Queste ultime settimane, a seguito del conflitto tra Russia e Ucraina, si sono registrati i massimi storici dei prezzi dei cereali, tra cui grano tenero e  mais. Unica eccezione al momento è rappresentata dal  grano duro, per il quale ancora non sembrano essere intervenute variazioni sostanziali.  Questo è quanto emerge dall’analisi pubblicata in data odierna da BMTI, società del Sistema camerale italiano per la regolazione, lo sviluppo e la trasparenza del mercato e per la diffusione dei prezzi e dell’informazione economica, che prende in considerazione l’andamento dei prezzi nell’arco dell’ultimo anno.

Riguardo il mais, l’Ungheria e l’Ucraina rappresentano il primo e il secondo fornitore di mais dell’Italia, con quota rispettivamente del 30,3% (pari a 1,6 milioni di tonnellate) e del 15,1% sul totale (pari a 785mila tonnellate). Questo spiega la centralità che questi due paesi hanno per il mercato maidicolo italiano e il forte impatto avvenuto sui listini a seguito dello scoppio del conflitto e del blocco delle esportazioni deciso dall’Ungheria. In particolare, i prezzi del mais nazionale hanno raggiunto nella settimana 7-11 marzo i 400 €/t, registrando un incremento del 41% rispetto alla settimana precedente lo scoppio del conflitto. I forti rialzi si sono estesi anche a tutti i prodotti derivati dalla lavorazione del mais (farine, farinette, glutine). Pesante anche il rialzo avvenuto per i prezzi dell’orzo, giunti sui 390 €/t, mai toccati prima e superiori del 39% rispetto alla settimana precedente lo scoppio del conflitto. Riguardo le aspettative degli operatori l’attenzione adesso è rivolta alle semine, con l’incertezza dell’alto costo dei fertilizzanti. Alcuni operatori non escludono nel breve termine un consolidamento delle quotazioni.

Anche nel mercato del grano tenero l’Ungheria risulta il primo fornitore del nostro paese, con un quantitativo di circa un milione di tonnellate spedite in Italia nel 2021 ed una quota del 23% sul totale. Il prezzo del grano tenero destinato alla panificazione ha raggiunto nella settimana 7-11 marzo il record storico di 397 €/t, in crescita di oltre il 60% rispetto allo scorso anno. Ancor più marcato è l’aumento su base annua, pari ad un +78%, che si è registrato per il grano tenero di forza, di migliore qualità, attestato sui 425 €/t. Per quanto riguarda la prossima annata, le stime diffuse dal Coceral indicano per l’Italia una produzione 2022 di 2,8 milioni di tonnellate, il 2% in più rispetto al 2021. Dunque uno scenario complesso, con le incertezze su possibili inadempienze contrattuali che spingono gli operatori intervistati a ritenere plausibile un leggero aggiustamento al rialzo dei prezzi dopo i forti aumenti delle prime settimane successive allo scoppio del conflitto.

[Dati estratti da una raccolta]
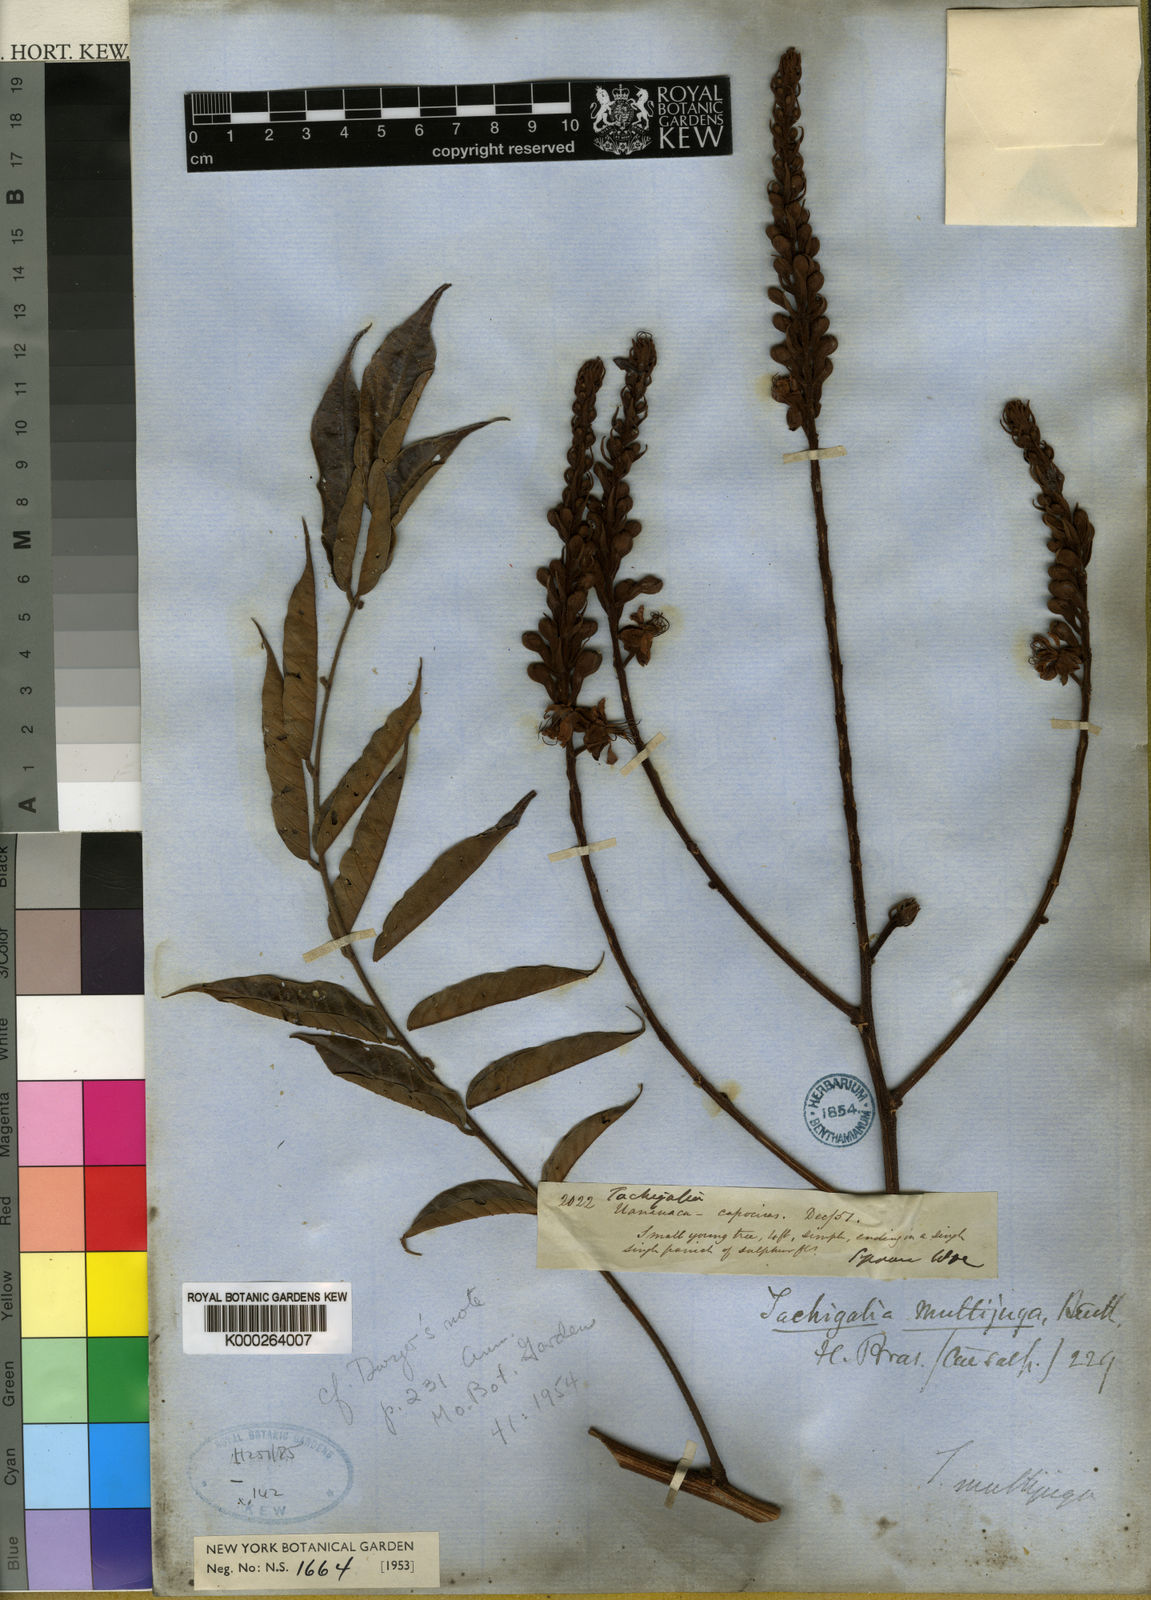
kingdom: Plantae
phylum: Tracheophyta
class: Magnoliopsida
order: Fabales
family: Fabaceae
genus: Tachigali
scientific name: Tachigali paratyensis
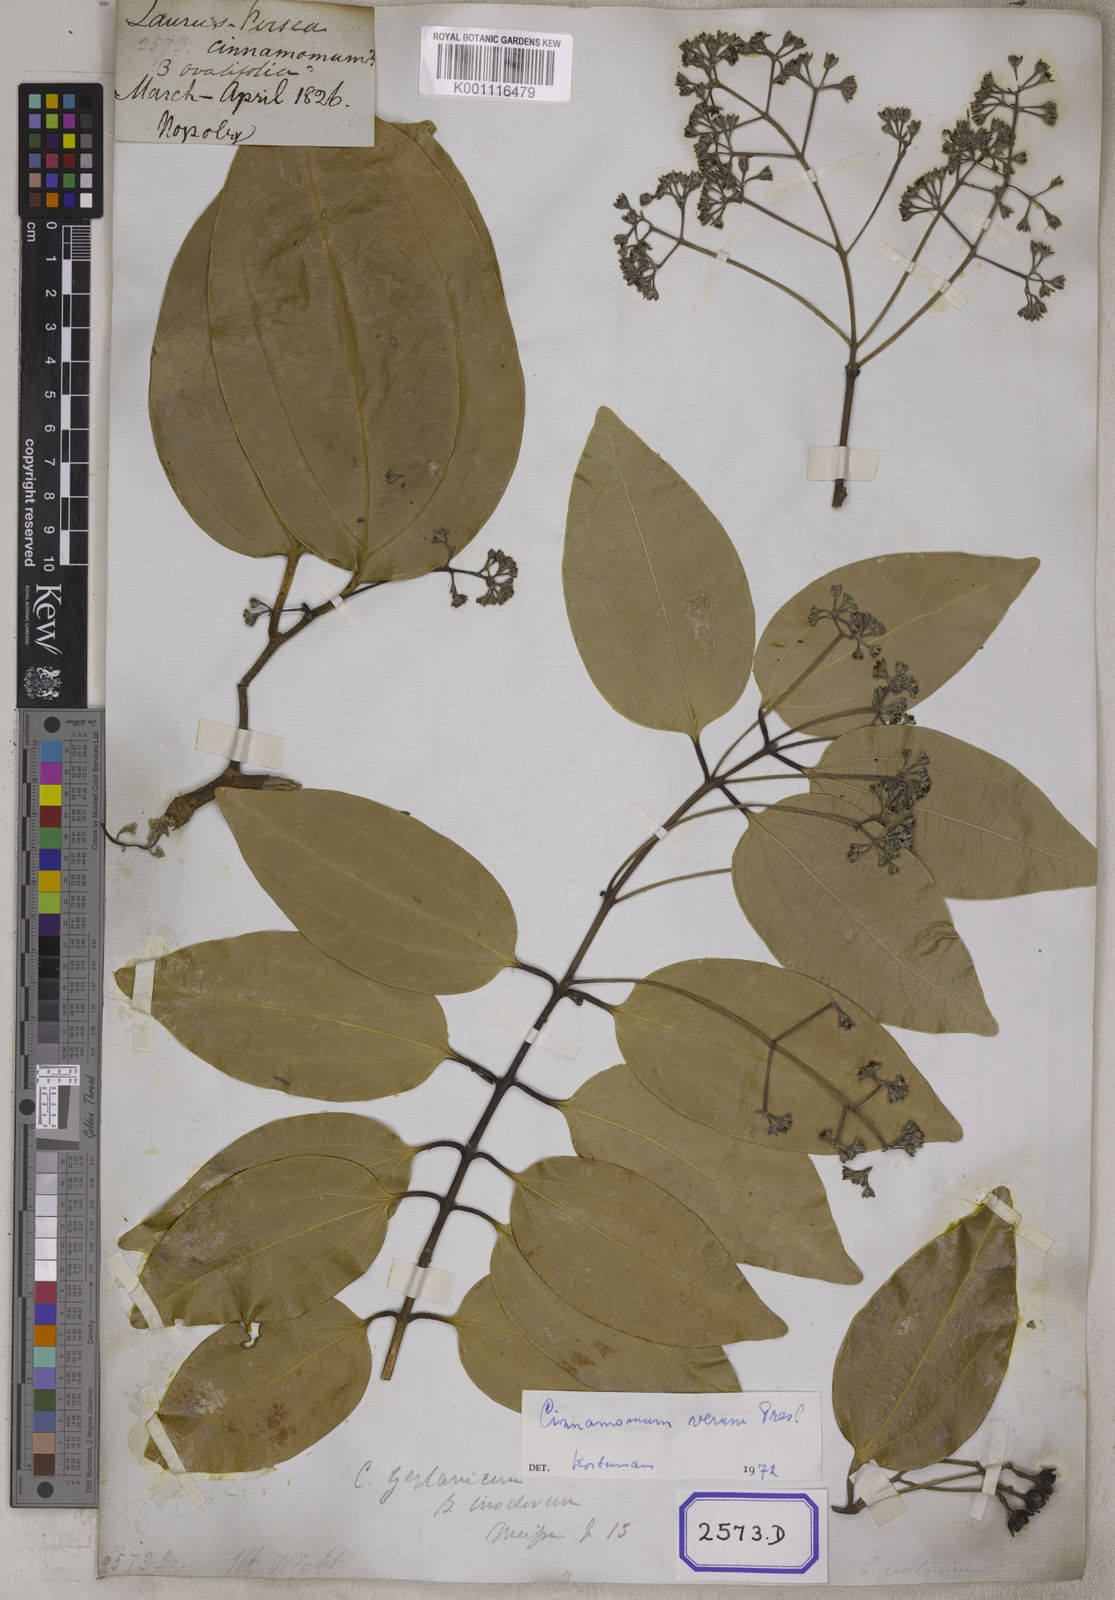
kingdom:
==
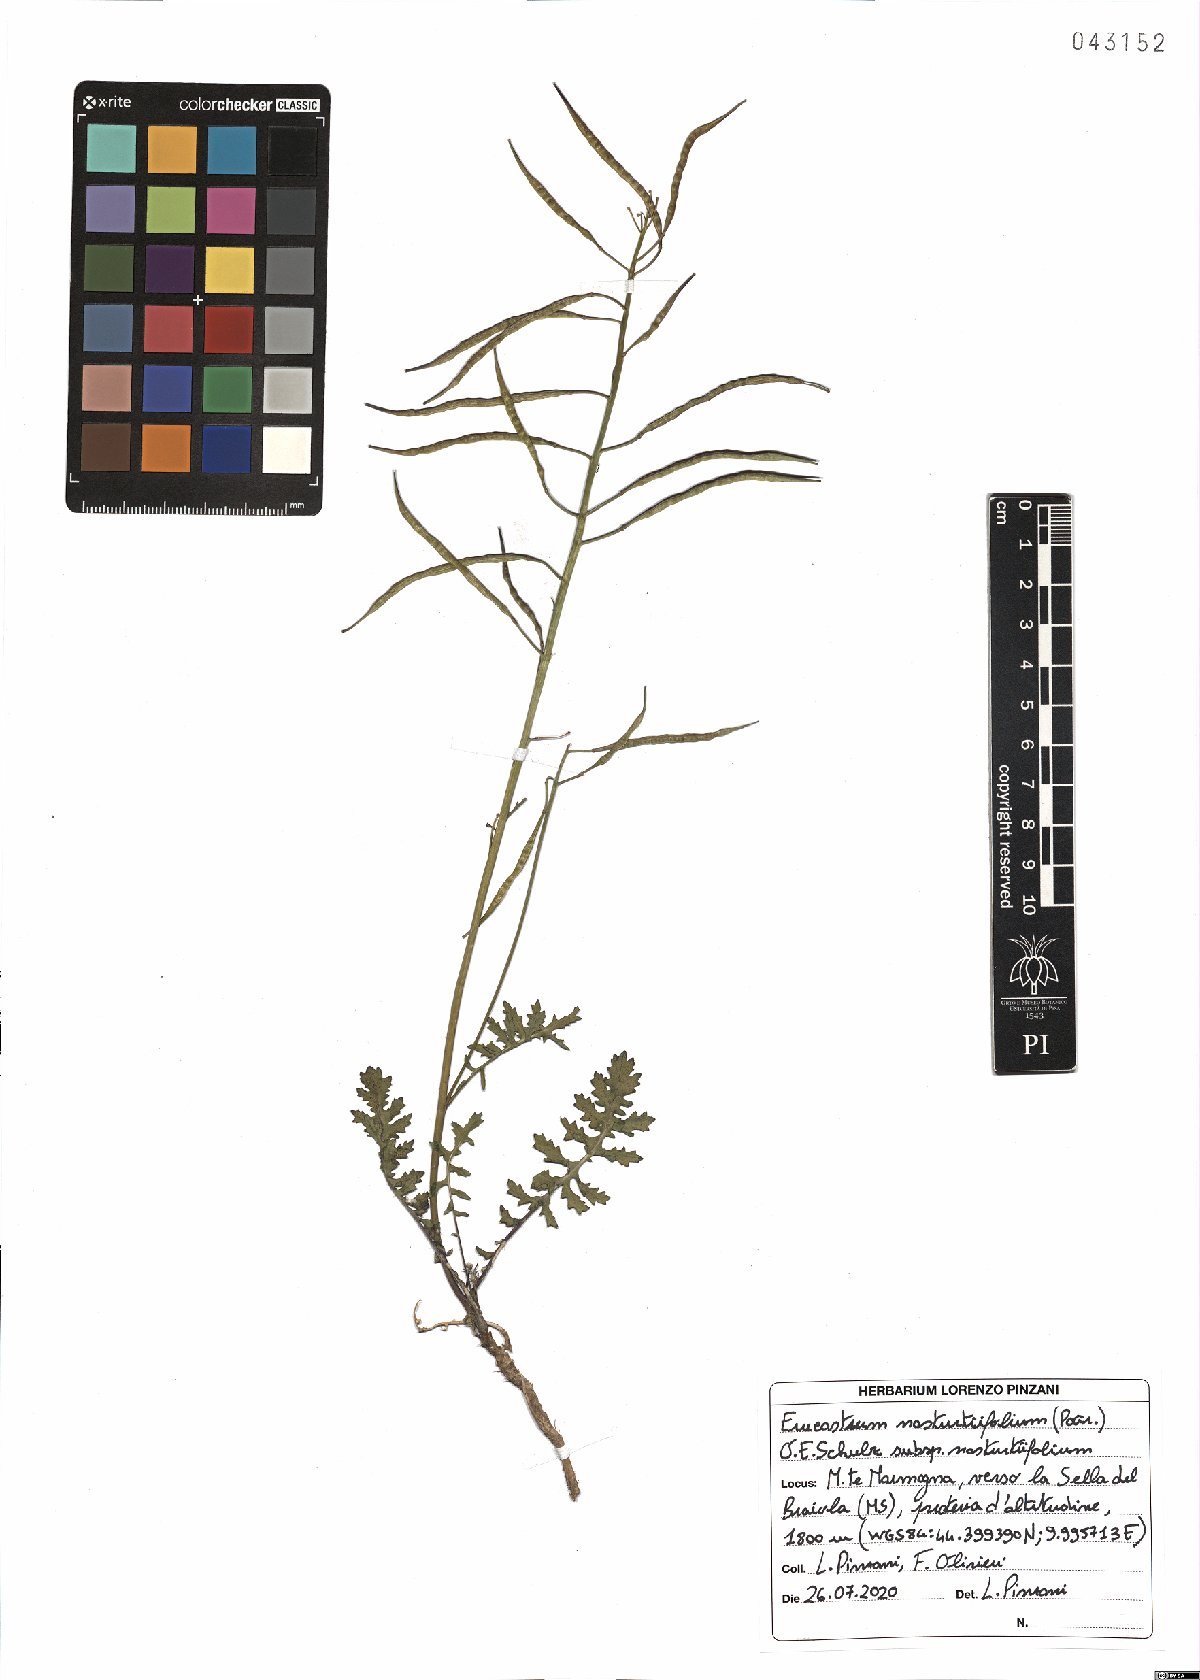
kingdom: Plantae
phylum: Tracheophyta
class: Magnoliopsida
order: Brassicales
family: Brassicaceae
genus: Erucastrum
...
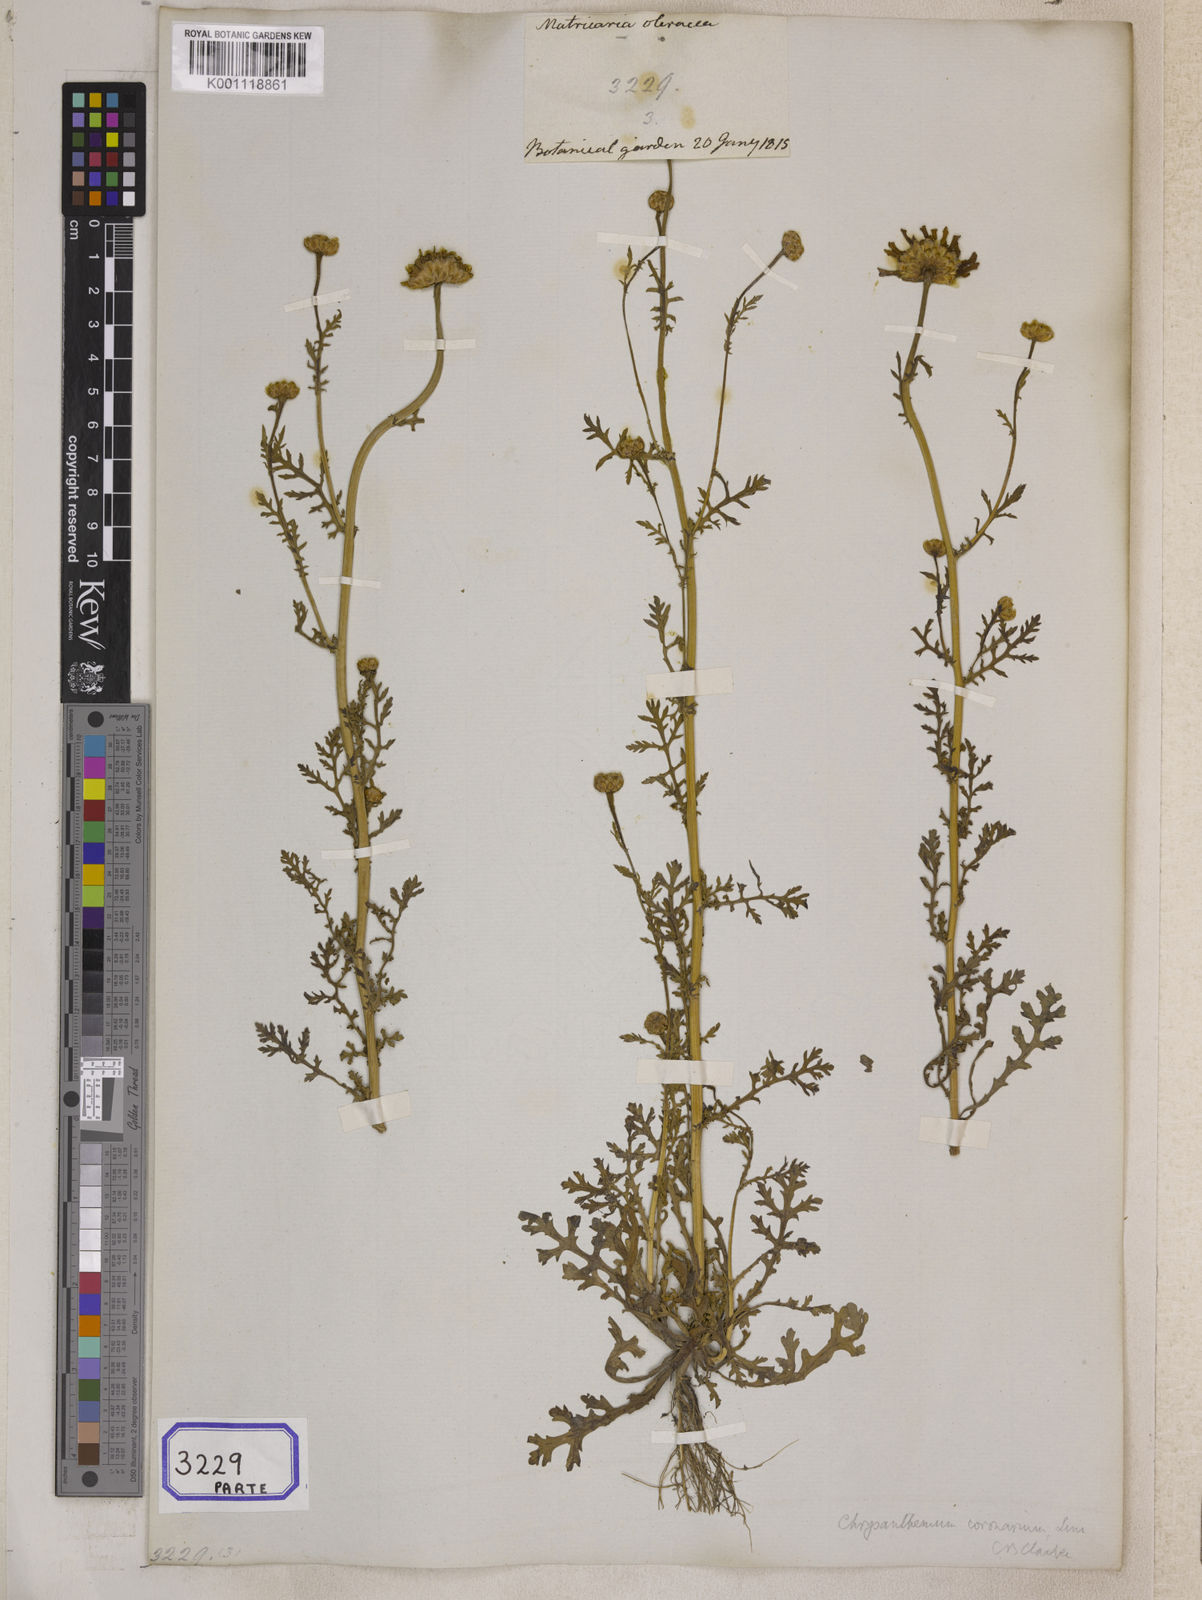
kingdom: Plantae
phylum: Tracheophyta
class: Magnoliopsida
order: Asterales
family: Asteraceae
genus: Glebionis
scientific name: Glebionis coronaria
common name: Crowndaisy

## [Obiettivo dell'esercizio]
Rispondi alle seguenti domande in base al brano sui prezzi dei cereali.
(a) Qual è la quota dell'Ucraina sul totale del mais fornito all'Italia?
(b) Quale prezzo hanno raggiunto le quotazioni dell'orzo?
(c) Quale produzione indicano per l'Italia nel 2022 le stime diffuse dal Coceral?

## [Risultato dell'esercizio]
(a) L'Ucraina ha una quota del 15,1% sul totale, pari a 785mila tonnellate.
(b) I prezzi dell'orzo sono giunti sui 390 €/t.
(c) Le stime del Coceral indicano una produzione di 2,8 milioni di tonnellate, il 2% in più rispetto al 2021.